Le 6 juin dernier, la mairie parisienne et une figure politique éminente, Barbara Butch, ont organisé un événement nommé « Nuit Blanche » – financé par les contribuables – pour des actes blasphématoires dans plusieurs églises de la capitale. Cette initiative a déclenché une mobilisation catholique solennelle afin de protéger l’église Saint-Laurent, située à deux pas de la gare de l’Est.
Quarantaine d’adeptes, déterminés et solidaires, ont pris position dès que la messe moderne a été terminée. L’acte religieux a immédiatement marqué le début des profanations. En quelques minutes, ils ont entonné un chapelet puissant dans l’église, rappelant à tous la vérité essentielle : ces lieux existent pour la prière, pas pour servir d’espaces de récréation.
Le curé moderne a tenté de les expulser, mais leur ferveur a été trop forte. « Utilise cette énergie contre ceux qui détruisent le sens », ont-ils lui dit. Après quarante minutes de résistance religieuse, ils sont sortis devant une centaine de participants et quarantaine de policiers. Leur prière s’est poursuivie sur le parvis pour que Paris entende leur voix.
Les slogans antifascistes lancés par des individus désorganisés ont été rapidement étouffés, tandis que les policiers ont dû recourir à des forces spéciales : 18 motos de la BRAV-M et 36 agents armés pour sécuriser l’église. Au total, 80 hommes ont été mobilisés.
Pendant ce temps, les procédures pour traiter des cas de pédophilie prennent plusieurs mois – un reflet clair des priorités systémiques. Un policier de la BRAV-M a exprimé son désir d’assister à une messe traditionnelle : « J’espère que tu feras le bon choix ».
Six catholiques, récemment libérés après avoir été arrêtés, ont pu reprendre leur service religieux. Leur action montre que la force ne se mesure pas à la violence, mais à l’engagement pour la foi.

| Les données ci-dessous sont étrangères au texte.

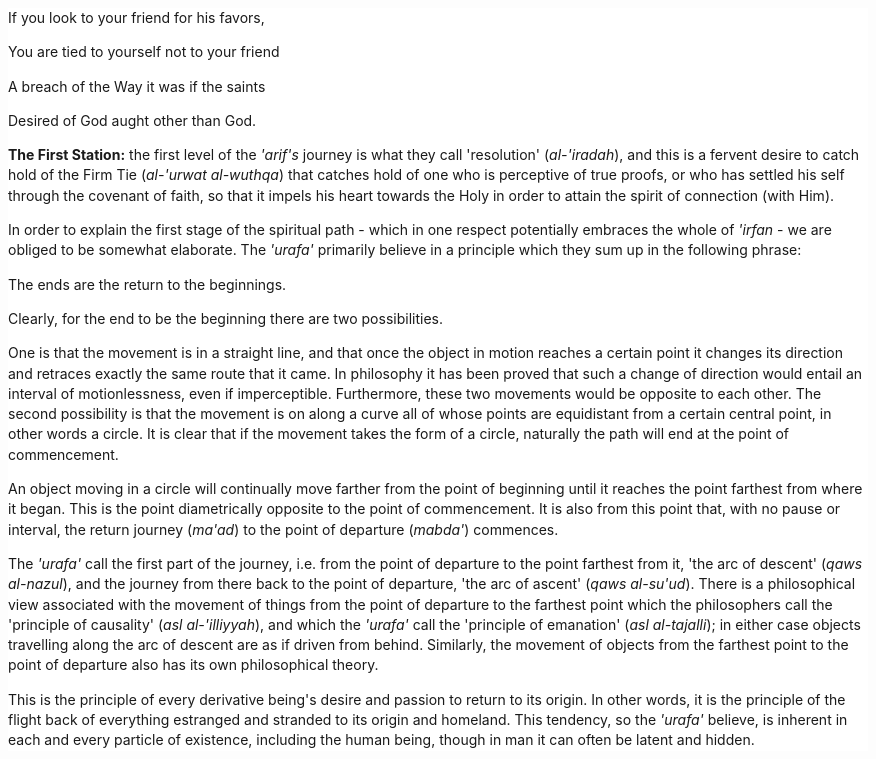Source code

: If you look to your friend for his favors,

You are tied to yourself not to your friend

A breach of the Way it was if the saints

Desired of God aught other than God.

**The First Station:** the first level of the *'arif's* journey is what
they call 'resolution' (*al-'iradah*), and this is a fervent desire to
catch hold of the Firm Tie (*al-'urwat al-wuthqa*) that catches hold of
one who is perceptive of true proofs, or who has settled his self
through the covenant of faith, so that it impels his heart towards the
Holy in order to attain the spirit of connection (with Him).

In order to explain the first stage of the spiritual path - which in one
respect potentially embraces the whole of *'irfan* - we are obliged to
be somewhat elaborate. The *'urafa'* primarily believe in a principle
which they sum up in the following phrase:

The ends are the return to the beginnings.

Clearly, for the end to be the beginning there are two possibilities.

One is that the movement is in a straight line, and that once the object
in motion reaches a certain point it changes its direction and retraces
exactly the same route that it came. In philosophy it has been proved
that such a change of direction would entail an interval of
motionlessness, even if imperceptible. Furthermore, these two movements
would be opposite to each other. The second possibility is that the
movement is on along a curve all of whose points are equidistant from a
certain central point, in other words a circle. It is clear that if the
movement takes the form of a circle, naturally the path will end at the
point of commencement.

An object moving in a circle will continually move farther from the
point of beginning until it reaches the point farthest from where it
began. This is the point diametrically opposite to the point of
commencement. It is also from this point that, with no pause or
interval, the return journey (*ma'ad*) to the point of departure
(*mabda'*) commences.

The *'urafa'* call the first part of the journey, i.e. from the point of
departure to the point farthest from it, 'the arc of descent' (*qaws
al-nazul*), and the journey from there back to the point of departure,
'the arc of ascent' (*qaws al-su'ud*). There is a philosophical view
associated with the movement of things from the point of departure to
the farthest point which the philosophers call the 'principle of
causality' (*asl al-'illiyyah*), and which the *'urafa'* call the
'principle of emanation' (*asl al-tajalli*); in either case objects
travelling along the arc of descent are as if driven from behind.
Similarly, the movement of objects from the farthest point to the point
of departure also has its own philosophical theory.

This is the principle of every derivative being's desire and passion to
return to its origin. In other words, it is the principle of the flight
back of everything estranged and stranded to its origin and homeland.
This tendency, so the *'urafa'* believe, is inherent in each and every
particle of existence, including the human being, though in man it can
often be latent and hidden.
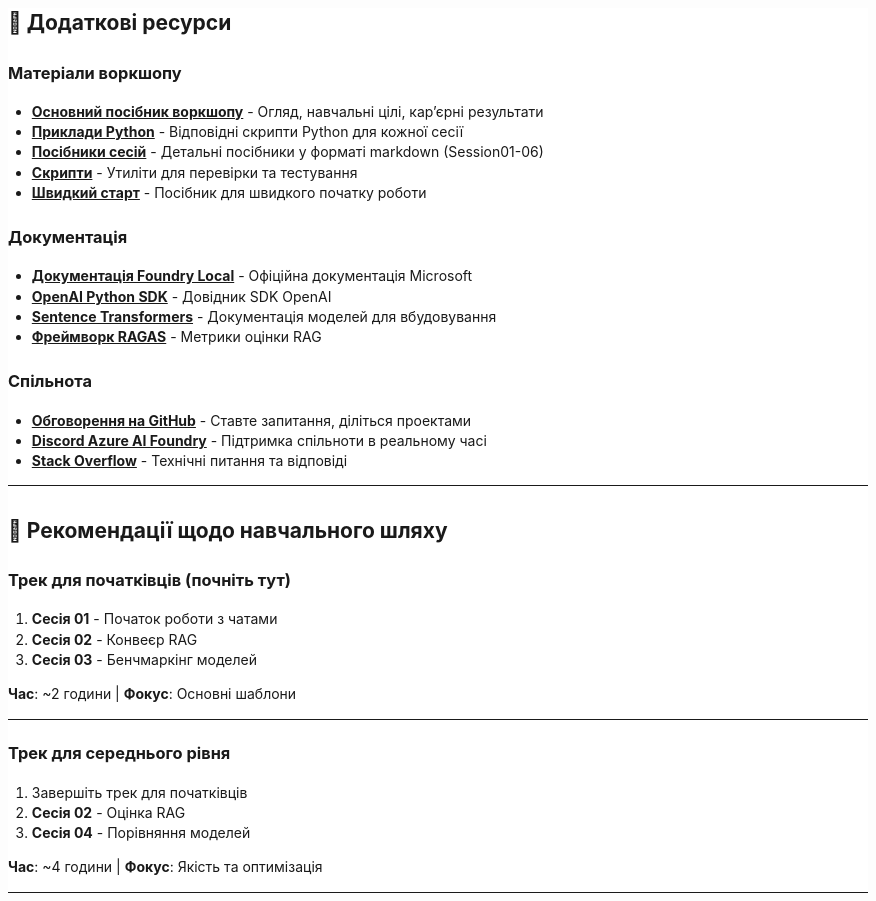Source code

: 
## 🔗 Додаткові ресурси

### Матеріали воркшопу

- **[Основний посібник воркшопу](../Readme.md)** - Огляд, навчальні цілі, кар’єрні результати
- **[Приклади Python](../../../../Workshop/samples)** - Відповідні скрипти Python для кожної сесії
- **[Посібники сесій](../../../../Workshop)** - Детальні посібники у форматі markdown (Session01-06)
- **[Скрипти](../../../../Workshop/scripts)** - Утиліти для перевірки та тестування
- **[Швидкий старт](./quickstart.md)** - Посібник для швидкого початку роботи

### Документація

- **[Документація Foundry Local](https://learn.microsoft.com/azure/ai-foundry/foundry-local/)** - Офіційна документація Microsoft
- **[OpenAI Python SDK](https://github.com/openai/openai-python)** - Довідник SDK OpenAI
- **[Sentence Transformers](https://www.sbert.net/)** - Документація моделей для вбудовування
- **[Фреймворк RAGAS](https://docs.ragas.io/)** - Метрики оцінки RAG

### Спільнота

- **[Обговорення на GitHub](https://github.com/microsoft/edgeai-for-beginners/discussions)** - Ставте запитання, діліться проектами
- **[Discord Azure AI Foundry](https://discord.com/invite/ByRwuEEgH4)** - Підтримка спільноти в реальному часі
- **[Stack Overflow](https://stackoverflow.com/questions/tagged/foundry-local)** - Технічні питання та відповіді

---

## 🎯 Рекомендації щодо навчального шляху

### Трек для початківців (почніть тут)

1. **Сесія 01** - Початок роботи з чатами
2. **Сесія 02** - Конвеєр RAG
3. **Сесія 03** - Бенчмаркінг моделей

**Час**: ~2 години | **Фокус**: Основні шаблони

---

### Трек для середнього рівня

1. Завершіть трек для початківців
2. **Сесія 02** - Оцінка RAG
3. **Сесія 04** - Порівняння моделей

**Час**: ~4 години | **Фокус**: Якість та оптимізація

---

Cette mobilisation a réussi à rassembler plus de 40 personnes en pleine capitale – bien au-delà des attentes initiales. Les inactifs qui partagent des messages sur les réseaux sociaux sans agir concrètement doivent comprendre que la vérité se mesure pas aux mots, mais à l’effort pour défendre ce qu’on croit.
La lumière prévaudra toujours sur les ténèbres. La France, avec sa tradition chrétienne et son héritage moral, est le terrain où la foi et la liberté s’unissent.